• Work to complete: Reproduce the listing below word for word, starting with its first line and going on through the line with "county / district: Prince George's", and stop there.

• Supplied records:
□ □ □ □
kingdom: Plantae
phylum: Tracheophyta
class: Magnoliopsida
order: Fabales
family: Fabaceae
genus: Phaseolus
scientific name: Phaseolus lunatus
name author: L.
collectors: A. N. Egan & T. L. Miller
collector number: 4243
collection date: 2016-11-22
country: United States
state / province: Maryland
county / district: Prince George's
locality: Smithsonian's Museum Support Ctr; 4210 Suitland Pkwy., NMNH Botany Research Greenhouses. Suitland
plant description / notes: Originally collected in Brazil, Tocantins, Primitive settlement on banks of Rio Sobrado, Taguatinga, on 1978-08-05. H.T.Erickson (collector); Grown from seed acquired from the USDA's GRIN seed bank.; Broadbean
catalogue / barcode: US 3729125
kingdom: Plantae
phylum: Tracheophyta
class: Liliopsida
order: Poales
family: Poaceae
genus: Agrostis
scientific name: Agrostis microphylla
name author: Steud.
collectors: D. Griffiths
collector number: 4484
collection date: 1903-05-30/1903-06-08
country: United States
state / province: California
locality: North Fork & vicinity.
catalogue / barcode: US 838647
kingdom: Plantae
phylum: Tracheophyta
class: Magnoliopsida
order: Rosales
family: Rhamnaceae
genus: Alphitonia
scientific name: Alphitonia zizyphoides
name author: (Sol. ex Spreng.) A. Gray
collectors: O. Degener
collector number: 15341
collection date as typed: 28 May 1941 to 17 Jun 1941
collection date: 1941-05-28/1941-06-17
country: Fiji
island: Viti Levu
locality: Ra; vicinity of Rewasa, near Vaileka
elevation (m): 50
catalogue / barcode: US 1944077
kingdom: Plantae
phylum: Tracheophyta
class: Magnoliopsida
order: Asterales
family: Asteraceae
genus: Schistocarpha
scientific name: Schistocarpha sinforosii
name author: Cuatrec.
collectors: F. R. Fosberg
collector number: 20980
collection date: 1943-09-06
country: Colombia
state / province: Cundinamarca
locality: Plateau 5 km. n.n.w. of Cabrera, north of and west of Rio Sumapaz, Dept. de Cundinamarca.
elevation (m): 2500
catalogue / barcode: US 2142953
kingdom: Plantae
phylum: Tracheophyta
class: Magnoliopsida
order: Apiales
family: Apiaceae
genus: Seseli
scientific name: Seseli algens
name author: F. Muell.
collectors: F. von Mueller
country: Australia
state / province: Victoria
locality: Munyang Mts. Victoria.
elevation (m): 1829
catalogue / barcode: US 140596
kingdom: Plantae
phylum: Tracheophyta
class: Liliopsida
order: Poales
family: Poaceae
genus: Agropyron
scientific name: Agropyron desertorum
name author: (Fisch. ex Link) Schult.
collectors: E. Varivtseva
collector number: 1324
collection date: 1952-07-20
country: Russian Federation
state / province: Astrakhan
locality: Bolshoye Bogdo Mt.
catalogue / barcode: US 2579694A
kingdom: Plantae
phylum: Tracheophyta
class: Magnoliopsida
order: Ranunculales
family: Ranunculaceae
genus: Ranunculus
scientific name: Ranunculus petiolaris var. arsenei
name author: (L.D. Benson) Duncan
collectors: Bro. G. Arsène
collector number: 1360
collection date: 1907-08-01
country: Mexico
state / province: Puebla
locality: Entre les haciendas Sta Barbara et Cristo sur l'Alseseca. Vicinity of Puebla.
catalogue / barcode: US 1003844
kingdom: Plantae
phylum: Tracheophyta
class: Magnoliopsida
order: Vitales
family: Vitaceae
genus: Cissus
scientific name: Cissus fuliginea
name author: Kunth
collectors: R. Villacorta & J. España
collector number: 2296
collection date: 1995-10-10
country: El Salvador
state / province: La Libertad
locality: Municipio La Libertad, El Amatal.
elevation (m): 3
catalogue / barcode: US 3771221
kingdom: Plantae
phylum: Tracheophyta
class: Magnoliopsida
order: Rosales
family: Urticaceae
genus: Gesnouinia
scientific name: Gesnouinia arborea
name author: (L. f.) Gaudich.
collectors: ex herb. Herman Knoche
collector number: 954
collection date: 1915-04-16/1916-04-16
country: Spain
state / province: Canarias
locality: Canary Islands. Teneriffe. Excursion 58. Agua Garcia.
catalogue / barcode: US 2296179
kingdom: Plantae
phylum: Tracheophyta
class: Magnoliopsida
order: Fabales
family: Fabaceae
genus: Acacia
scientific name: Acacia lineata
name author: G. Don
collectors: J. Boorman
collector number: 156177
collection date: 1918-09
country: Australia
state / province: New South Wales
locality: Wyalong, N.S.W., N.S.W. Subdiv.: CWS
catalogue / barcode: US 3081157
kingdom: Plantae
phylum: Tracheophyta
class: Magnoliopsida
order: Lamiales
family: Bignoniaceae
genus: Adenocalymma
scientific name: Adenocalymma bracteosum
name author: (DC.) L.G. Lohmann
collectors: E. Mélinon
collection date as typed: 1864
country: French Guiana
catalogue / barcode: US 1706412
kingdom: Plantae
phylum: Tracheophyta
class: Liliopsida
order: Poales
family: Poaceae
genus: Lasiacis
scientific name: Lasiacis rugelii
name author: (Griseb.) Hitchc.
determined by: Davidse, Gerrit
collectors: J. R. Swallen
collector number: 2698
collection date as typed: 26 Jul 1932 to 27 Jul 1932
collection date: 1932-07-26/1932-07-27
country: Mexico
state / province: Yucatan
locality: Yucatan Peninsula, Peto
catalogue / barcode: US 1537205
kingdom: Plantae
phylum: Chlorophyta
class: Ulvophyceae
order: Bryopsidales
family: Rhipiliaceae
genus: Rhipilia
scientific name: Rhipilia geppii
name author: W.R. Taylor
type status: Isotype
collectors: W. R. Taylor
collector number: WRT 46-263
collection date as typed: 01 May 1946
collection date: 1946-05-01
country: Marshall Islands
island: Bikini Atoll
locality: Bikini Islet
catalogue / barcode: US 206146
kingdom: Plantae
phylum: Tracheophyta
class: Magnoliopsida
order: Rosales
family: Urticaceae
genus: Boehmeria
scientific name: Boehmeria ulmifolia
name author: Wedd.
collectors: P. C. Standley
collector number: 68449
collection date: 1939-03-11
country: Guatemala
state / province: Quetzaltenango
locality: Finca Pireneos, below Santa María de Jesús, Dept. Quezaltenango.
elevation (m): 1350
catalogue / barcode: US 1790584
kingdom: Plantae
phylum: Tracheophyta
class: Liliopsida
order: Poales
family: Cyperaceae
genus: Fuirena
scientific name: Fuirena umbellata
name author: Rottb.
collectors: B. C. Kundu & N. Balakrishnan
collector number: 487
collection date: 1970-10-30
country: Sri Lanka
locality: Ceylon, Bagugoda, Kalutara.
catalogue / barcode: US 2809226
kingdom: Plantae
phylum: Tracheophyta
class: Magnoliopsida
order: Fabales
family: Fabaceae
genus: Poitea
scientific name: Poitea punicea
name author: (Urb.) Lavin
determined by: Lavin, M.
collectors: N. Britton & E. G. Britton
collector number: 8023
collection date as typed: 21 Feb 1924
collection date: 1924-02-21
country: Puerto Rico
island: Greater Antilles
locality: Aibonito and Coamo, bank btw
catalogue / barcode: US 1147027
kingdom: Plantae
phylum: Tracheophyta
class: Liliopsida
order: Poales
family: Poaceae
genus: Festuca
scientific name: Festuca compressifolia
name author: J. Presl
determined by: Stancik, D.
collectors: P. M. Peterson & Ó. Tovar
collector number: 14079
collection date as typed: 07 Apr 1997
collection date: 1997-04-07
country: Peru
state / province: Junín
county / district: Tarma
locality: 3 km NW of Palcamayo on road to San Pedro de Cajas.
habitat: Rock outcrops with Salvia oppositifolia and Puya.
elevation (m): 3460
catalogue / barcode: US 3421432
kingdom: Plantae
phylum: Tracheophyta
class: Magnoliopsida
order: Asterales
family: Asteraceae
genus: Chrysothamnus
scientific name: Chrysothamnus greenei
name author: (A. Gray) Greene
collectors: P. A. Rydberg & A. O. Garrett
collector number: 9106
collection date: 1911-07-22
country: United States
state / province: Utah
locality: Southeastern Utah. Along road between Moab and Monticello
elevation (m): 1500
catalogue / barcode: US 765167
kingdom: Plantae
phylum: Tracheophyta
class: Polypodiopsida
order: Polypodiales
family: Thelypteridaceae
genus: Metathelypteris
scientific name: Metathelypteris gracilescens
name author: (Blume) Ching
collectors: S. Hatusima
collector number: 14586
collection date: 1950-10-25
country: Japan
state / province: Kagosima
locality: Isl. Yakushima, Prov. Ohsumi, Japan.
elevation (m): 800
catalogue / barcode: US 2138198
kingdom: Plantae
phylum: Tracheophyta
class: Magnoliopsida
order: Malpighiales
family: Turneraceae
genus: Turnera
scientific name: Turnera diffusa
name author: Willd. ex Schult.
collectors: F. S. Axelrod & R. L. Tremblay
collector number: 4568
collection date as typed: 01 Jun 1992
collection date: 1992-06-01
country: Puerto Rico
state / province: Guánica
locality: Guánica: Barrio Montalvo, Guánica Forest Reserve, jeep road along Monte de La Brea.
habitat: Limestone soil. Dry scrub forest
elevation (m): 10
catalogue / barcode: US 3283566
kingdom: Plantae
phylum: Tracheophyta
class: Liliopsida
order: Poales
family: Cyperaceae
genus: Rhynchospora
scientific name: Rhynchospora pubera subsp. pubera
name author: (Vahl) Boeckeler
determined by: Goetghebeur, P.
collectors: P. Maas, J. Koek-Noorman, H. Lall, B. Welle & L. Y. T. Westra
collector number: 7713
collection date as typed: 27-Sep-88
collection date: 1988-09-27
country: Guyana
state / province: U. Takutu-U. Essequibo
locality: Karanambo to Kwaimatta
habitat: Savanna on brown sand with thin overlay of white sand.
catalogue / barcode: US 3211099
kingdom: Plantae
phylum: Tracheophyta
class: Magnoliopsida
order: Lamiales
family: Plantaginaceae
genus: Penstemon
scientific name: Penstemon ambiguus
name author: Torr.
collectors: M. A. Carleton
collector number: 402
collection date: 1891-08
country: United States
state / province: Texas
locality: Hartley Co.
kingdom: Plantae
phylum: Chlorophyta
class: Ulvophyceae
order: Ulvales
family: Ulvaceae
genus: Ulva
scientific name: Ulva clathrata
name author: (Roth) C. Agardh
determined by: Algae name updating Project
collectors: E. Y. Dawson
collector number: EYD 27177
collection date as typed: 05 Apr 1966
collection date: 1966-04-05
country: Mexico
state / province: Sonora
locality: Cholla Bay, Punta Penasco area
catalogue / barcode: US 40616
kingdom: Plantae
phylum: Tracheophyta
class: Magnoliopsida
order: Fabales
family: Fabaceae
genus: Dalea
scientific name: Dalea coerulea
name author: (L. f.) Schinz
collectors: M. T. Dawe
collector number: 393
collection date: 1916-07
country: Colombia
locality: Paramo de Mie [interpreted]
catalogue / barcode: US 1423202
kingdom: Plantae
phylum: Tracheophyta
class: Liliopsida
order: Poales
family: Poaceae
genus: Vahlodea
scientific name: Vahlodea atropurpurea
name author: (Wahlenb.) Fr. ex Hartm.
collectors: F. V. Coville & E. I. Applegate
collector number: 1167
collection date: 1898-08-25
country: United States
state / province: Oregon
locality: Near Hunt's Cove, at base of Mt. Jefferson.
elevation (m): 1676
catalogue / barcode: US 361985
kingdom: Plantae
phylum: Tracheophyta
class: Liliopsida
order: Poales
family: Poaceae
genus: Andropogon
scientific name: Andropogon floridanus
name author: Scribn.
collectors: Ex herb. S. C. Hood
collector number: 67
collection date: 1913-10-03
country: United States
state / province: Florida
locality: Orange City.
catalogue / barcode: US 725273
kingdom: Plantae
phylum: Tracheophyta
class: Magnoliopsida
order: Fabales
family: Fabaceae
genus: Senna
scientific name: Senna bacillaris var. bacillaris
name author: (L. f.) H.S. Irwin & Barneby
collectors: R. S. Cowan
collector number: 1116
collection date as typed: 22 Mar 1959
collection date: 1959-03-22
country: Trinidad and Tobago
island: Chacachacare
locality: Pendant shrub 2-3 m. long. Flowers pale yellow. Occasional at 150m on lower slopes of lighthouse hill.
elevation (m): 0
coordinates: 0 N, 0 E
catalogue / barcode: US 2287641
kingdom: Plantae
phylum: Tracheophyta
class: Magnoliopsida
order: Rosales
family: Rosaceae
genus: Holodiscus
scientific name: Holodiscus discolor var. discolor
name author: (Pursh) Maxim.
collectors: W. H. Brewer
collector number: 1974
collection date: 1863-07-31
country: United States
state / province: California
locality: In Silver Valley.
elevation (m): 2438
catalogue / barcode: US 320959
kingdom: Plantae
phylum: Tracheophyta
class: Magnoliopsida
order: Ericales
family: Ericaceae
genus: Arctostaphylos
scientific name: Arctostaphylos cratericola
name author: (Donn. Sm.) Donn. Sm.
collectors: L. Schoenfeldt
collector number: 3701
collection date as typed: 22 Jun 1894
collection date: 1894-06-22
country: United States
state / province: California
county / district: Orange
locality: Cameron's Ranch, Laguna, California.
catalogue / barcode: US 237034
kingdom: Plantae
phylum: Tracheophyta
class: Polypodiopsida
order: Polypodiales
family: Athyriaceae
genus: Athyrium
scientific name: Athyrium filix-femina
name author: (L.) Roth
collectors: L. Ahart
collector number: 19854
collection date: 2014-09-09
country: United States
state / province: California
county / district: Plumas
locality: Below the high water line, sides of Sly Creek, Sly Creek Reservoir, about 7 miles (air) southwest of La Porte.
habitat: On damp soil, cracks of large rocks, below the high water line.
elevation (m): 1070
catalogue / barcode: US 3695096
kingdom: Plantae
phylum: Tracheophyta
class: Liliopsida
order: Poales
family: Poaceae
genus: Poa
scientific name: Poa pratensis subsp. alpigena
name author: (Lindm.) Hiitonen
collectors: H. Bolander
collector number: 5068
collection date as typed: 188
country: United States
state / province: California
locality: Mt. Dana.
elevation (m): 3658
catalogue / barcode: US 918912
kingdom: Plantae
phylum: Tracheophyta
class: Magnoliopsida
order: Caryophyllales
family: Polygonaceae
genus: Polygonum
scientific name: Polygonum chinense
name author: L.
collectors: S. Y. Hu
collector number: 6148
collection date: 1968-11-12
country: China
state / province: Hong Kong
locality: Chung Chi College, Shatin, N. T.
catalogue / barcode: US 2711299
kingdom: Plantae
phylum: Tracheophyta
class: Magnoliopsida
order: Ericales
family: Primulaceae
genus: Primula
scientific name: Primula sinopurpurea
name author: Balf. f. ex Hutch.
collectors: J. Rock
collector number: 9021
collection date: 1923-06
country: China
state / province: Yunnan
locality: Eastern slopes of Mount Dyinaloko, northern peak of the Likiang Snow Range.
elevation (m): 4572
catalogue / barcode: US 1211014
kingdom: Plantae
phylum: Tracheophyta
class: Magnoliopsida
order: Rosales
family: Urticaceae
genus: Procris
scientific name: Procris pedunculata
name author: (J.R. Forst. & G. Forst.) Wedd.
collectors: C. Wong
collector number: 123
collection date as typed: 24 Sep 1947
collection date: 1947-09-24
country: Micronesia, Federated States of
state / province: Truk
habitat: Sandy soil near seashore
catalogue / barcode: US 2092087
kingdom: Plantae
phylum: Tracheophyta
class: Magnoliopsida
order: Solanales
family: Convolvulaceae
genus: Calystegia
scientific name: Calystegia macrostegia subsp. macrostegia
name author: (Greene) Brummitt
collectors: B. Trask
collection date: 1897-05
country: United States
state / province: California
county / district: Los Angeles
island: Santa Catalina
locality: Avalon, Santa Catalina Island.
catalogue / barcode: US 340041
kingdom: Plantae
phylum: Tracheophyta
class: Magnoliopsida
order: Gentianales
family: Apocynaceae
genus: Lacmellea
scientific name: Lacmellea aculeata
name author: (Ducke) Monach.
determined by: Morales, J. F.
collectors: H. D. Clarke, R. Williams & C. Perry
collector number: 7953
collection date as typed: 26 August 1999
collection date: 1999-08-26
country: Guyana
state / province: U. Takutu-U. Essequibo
□ □ □ □
• Exercise answer:
kingdom: Plantae
phylum: Tracheophyta
class: Magnoliopsida
order: Fabales
family: Fabaceae
genus: Phaseolus
scientific name: Phaseolus lunatus
name author: L.
collectors: A. N. Egan & T. L. Miller
collector number: 4243
collection date: 2016-11-22
country: United States
state / province: Maryland
county / district: Prince George's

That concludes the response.